School of Economics and Management, Qiannan Normal College for Nationalities, 558000, China.
Biomed Res Int. 2022 Sep 23;2022:9978571. doi: 10.1155/2022/9978571. eCollection 2022.
CRISPR/Cas9 technology has become the most examined gene editing technology in recent years due to its simple design, yet low cost, high efficiency, and simple operation, which can also achieve simultaneous editing of multiple loci. It can also be carried out without using plasmids, saving lots of troubles caused by plasmids.

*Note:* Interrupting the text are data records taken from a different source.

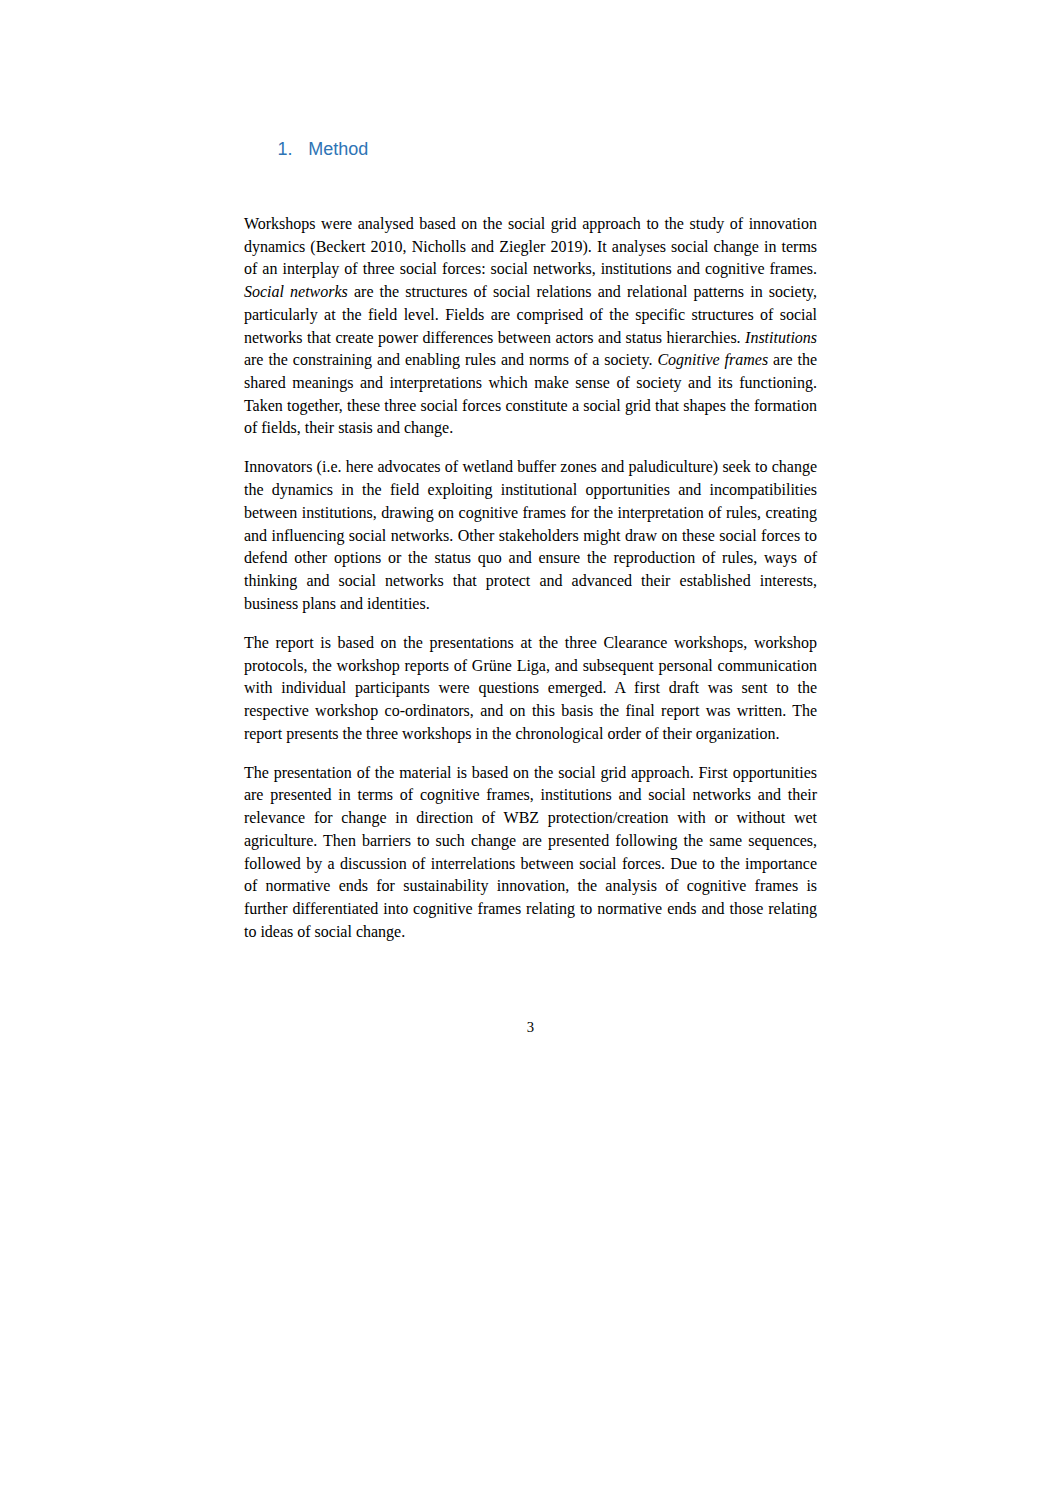1. Method
Workshops were analysed based on the social grid approach to the study of innovation dynamics (Beckert 2010, Nicholls and Ziegler 2019). It analyses social change in terms of an interplay of three social forces: social networks, institutions and cognitive frames. Social networks are the structures of social relations and relational patterns in society, particularly at the field level. Fields are comprised of the specific structures of social networks that create power differences between actors and status hierarchies. Institutions are the constraining and enabling rules and norms of a society. Cognitive frames are the shared meanings and interpretations which make sense of society and its functioning. Taken together, these three social forces constitute a social grid that shapes the formation of fields, their stasis and change.
Innovators (i.e. here advocates of wetland buffer zones and paludiculture) seek to change the dynamics in the field exploiting institutional opportunities and incompatibilities between institutions, drawing on cognitive frames for the interpretation of rules, creating and influencing social networks. Other stakeholders might draw on these social forces to defend other options or the status quo and ensure the reproduction of rules, ways of thinking and social networks that protect and advanced their established interests, business plans and identities.
The report is based on the presentations at the three Clearance workshops, workshop protocols, the workshop reports of Grüne Liga, and subsequent personal communication with individual participants were questions emerged. A first draft was sent to the respective workshop co-ordinators, and on this basis the final report was written. The report presents the three workshops in the chronological order of their organization.
The presentation of the material is based on the social grid approach. First opportunities are presented in terms of cognitive frames, institutions and social networks and their relevance for change in direction of WBZ protection/creation with or without wet agriculture. Then barriers to such change are presented following the same sequences, followed by a discussion of interrelations between social forces. Due to the importance of normative ends for sustainability innovation, the analysis of cognitive frames is further differentiated into cognitive frames relating to normative ends and those relating to ideas of social change.
3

CRISPR/Cas9 has shown great potential in the study of genes or genomic functions in microorganisms, plants, animals, and human beings. In this review, we will examine the history, structure, and basic mechanisms of the CRISPR/Cas9 system, describe its great value in precision medicine and sgRNA library screening, and dig its great potential in a new field: DNA information storage.
CRISPR/Cas9 技术因其设计简单、成本低、效率高、操作简单,同时可以实现多个基因座的同时编辑,而且不需要质粒,避免了质粒带来的诸多麻烦,成为近年来研究最多的基因编辑技术。CRISPR/Cas9 在微生物、植物、动物和人类的基因或基因组功能研究中显示出巨大的潜力。本文综述了 CRISPR/Cas9 系统的历史、结构和基本机制,描述了其在精准医学和 sgRNA 文库筛选中的重要价值,并挖掘了其在 DNA 信息存储这一新兴领域的巨大潜力。